Paylaş
Merkez Bankası’nın likiditeyi önemli ölçüde kısmasına rağmen, kurlardaki artış durdurulamıyor.
Bu satırlar yazılırken ABD doları 2.3350 TL’ya kadar çıkmıştı. Buna bağlı olarak da hem faizde yukarı seyir, hem de hisse senedi piyasalarında gerileme devam ediyordu.

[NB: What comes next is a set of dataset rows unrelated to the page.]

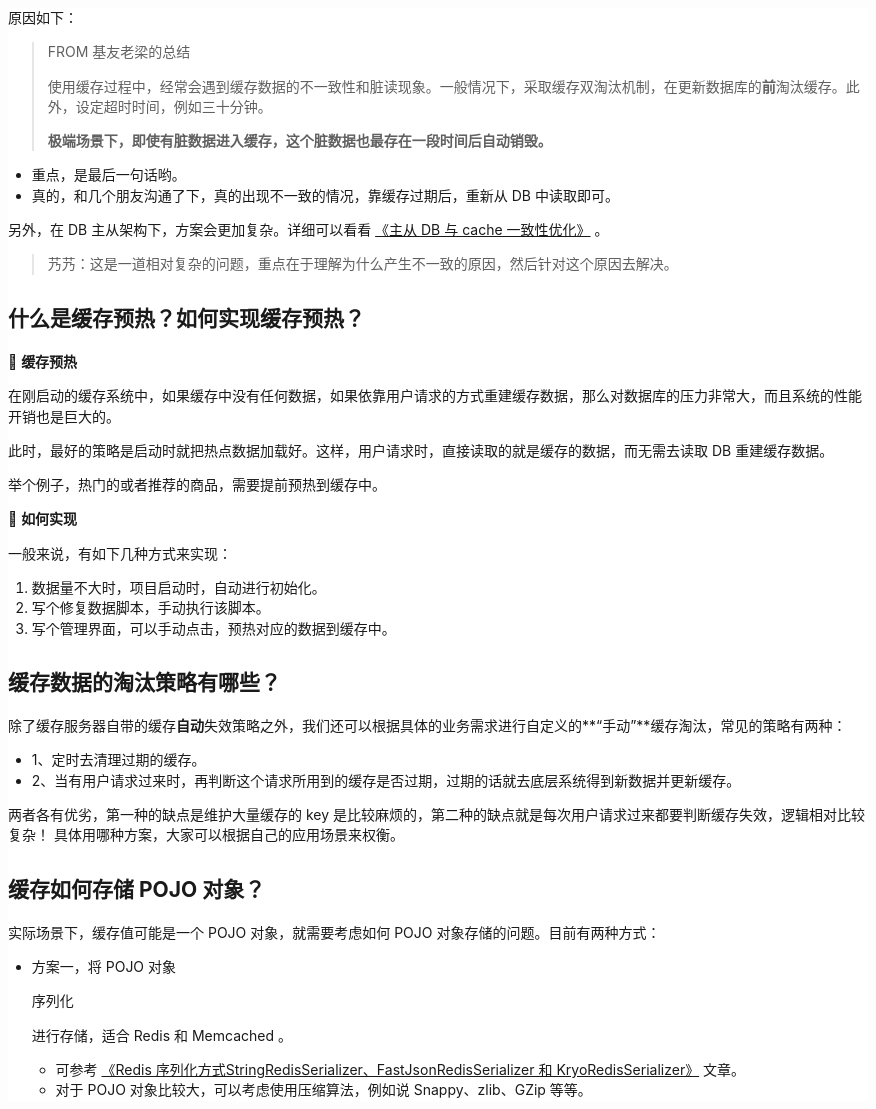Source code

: 原因如下：

> FROM 基友老梁的总结
>
> 使用缓存过程中，经常会遇到缓存数据的不一致性和脏读现象。一般情况下，采取缓存双淘汰机制，在更新数据库的**前**淘汰缓存。此外，设定超时时间，例如三十分钟。
>
> **极端场景下，即使有脏数据进入缓存，这个脏数据也最存在一段时间后自动销毁。**

- 重点，是最后一句话哟。
- 真的，和几个朋友沟通了下，真的出现不一致的情况，靠缓存过期后，重新从 DB 中读取即可。

另外，在 DB 主从架构下，方案会更加复杂。详细可以看看 [《主从 DB 与 cache 一致性优化》](https://www.w3cschool.cn/architectroad/architectroad-consistency-of-cache-with-master-and-slave-database.html) 。

> 艿艿：这是一道相对复杂的问题，重点在于理解为什么产生不一致的原因，然后针对这个原因去解决。

## 什么是缓存预热？如何实现缓存预热？

🦅 **缓存预热**

在刚启动的缓存系统中，如果缓存中没有任何数据，如果依靠用户请求的方式重建缓存数据，那么对数据库的压力非常大，而且系统的性能开销也是巨大的。

此时，最好的策略是启动时就把热点数据加载好。这样，用户请求时，直接读取的就是缓存的数据，而无需去读取 DB 重建缓存数据。

举个例子，热门的或者推荐的商品，需要提前预热到缓存中。

🦅 **如何实现**

一般来说，有如下几种方式来实现：

1. 数据量不大时，项目启动时，自动进行初始化。
2. 写个修复数据脚本，手动执行该脚本。
3. 写个管理界面，可以手动点击，预热对应的数据到缓存中。

## 缓存数据的淘汰策略有哪些？

除了缓存服务器自带的缓存**自动**失效策略之外，我们还可以根据具体的业务需求进行自定义的**“手动”**缓存淘汰，常见的策略有两种：

- 1、定时去清理过期的缓存。
- 2、当有用户请求过来时，再判断这个请求所用到的缓存是否过期，过期的话就去底层系统得到新数据并更新缓存。

两者各有优劣，第一种的缺点是维护大量缓存的 key 是比较麻烦的，第二种的缺点就是每次用户请求过来都要判断缓存失效，逻辑相对比较复杂！
具体用哪种方案，大家可以根据自己的应用场景来权衡。

## 缓存如何存储 POJO 对象？

实际场景下，缓存值可能是一个 POJO 对象，就需要考虑如何 POJO 对象存储的问题。目前有两种方式：

- 方案一，将 POJO 对象

  序列化

  进行存储，适合 Redis 和 Memcached 。

  - 可参考 [《Redis 序列化方式StringRedisSerializer、FastJsonRedisSerializer 和 KryoRedisSerializer》](https://blog.csdn.net/xiaolyuh123/article/details/78682200) 文章。
  - 对于 POJO 对象比较大，可以考虑使用压缩算法，例如说 Snappy、zlib、GZip 等等。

Piyasa uzmanları yaşanan bu harekette ağırlığın Fed kararlarına ilişkin beklenti olduğunu söylediler. Dünya piyasalarının son dönemde epeyce iyileşen ABD ekonomisine ilişkin veriler karşısında, hep birlikte “Fed faiz artırım kararını öne çekebilir” havasına girdiğini kaydeden bankacılar, sadece TL değil tüm ulusal para birimlerinin ABD doları karşısında değer kaybettiğinin altını çizdiler. Piyasa uzmanları TL’deki dolar karşısındaki gerilemenin diğer ülke para birimleriyle paralel gittiğini, bazı para birimlerine göre daha iyi bile olduğunu söylediler.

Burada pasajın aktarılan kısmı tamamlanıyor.